Marist College’s delivery program is proving to be a pandemic silver lining
The dining team’s fleet of golf carts transports around 400 food orders daily.
Though robot delivery has been a COVID-era solution on some campuses, the dining team at Marist College is seeing success with a more analog alternative to dine-in: delivery via golf cart.
Marist Dining closed a handful of locations this school year, such as concessions and a gym cafe, but otherwise “tried our best to … keep it as close as possible to what [students] would have recognized prepandemic,” says Kate Cole, field marketing specialist for Sodexo at the Poughkeepsie, N.Y., college.
The biggest change, she says, was the addition of mobile ordering, which the team had been looking to add eventually but was forced to adopt earlier than planned due to the pandemic.
And then, there was delivery.
Driving engagement
Marist’s dining hall normally serves about 4,000 meals a day, a number that’s been close to halved during COVID. Yet “there’s still plenty of students on campus,” Cole says, a result of the school offering hybrid learning.
Since its debut in the fall, delivery has been a runaway success, she says, and now accounts for approximately 20% of the school’s mobile food orders, somewhere in the ballpark of 400 daily.

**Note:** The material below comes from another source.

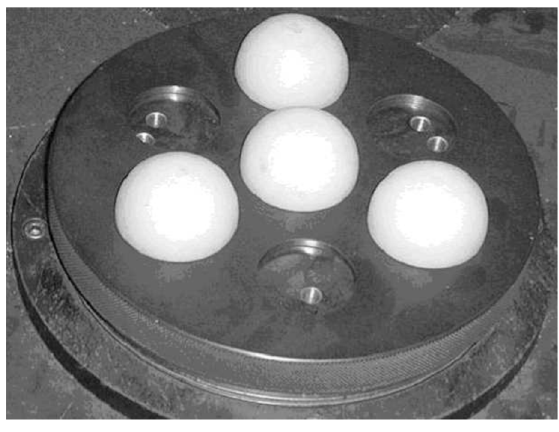
Figure 15. Four half-spheres served as the impact target.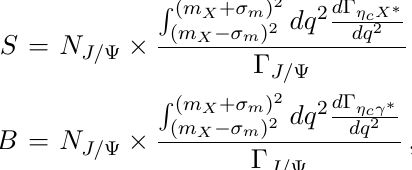
Figure 1 . The e + e − invariant mass distributions of signal J/ Ψ → η c X ∗ → η c e + e − (red) and background J/ Ψ → η ∗ → η + e − (black), where q 2 ≡ m 2 c γ c e 17 MeV, ε = 3 . 7 × 10 − 3 , and ε = 10 − 3 c e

The delivery service operates between 4 and 8:30 p.m. and is free to students, who can pay for their orders with meal swipes or declining balance dollars. Students place their orders through Grubhub for pickup in one of five designated areas throughout campus.
These pickup zones are located in “swipe access public spaces” such as laundry rooms or lobbies, Cole says.
The full menu is available from the school’s North End Dining, The Marketplace and The Cabaret retail locations, save for sushi, smoothies and acai, while the dining hall, which delivers to first-year students only, has a special delivery menu.
Quesadillas, chicken tenders, grilled cheese and the school’s Chicken Bacon Ranch Wrap are among the most popular items ordered.
Lessons learned
Though “nothing in the pandemic has been seamless,” the dining team’s general manager and retail manager helped work out the kinks in the delivery initiative, Cole says.
At the program’s outset, deliveries were conducted on bikes, but as its popularity grew, the team switched to golf carts—starting with two that were already on campus, then adding four more. “When we started, we weren’t sure how it was going to go, so we didn’t initially make an investment into a lot of golf carts,” Cole says.
As time went on, they reduced the number of pickup areas to streamline service and found that delivery drivers needed extra battery packs for their phones, which can run out of juice quickly when being used to frequently update the status of orders. (These employees are also required to have a valid driver’s license.)
Despite some bumps in the road, “we’ve found what works and what doesn’t,” says Cole, noting that the plan is for delivery to remain part of the mix even as more normal operations resume.
“It’s been really, really good for the students,” she says, “so I think that we are going to keep it.”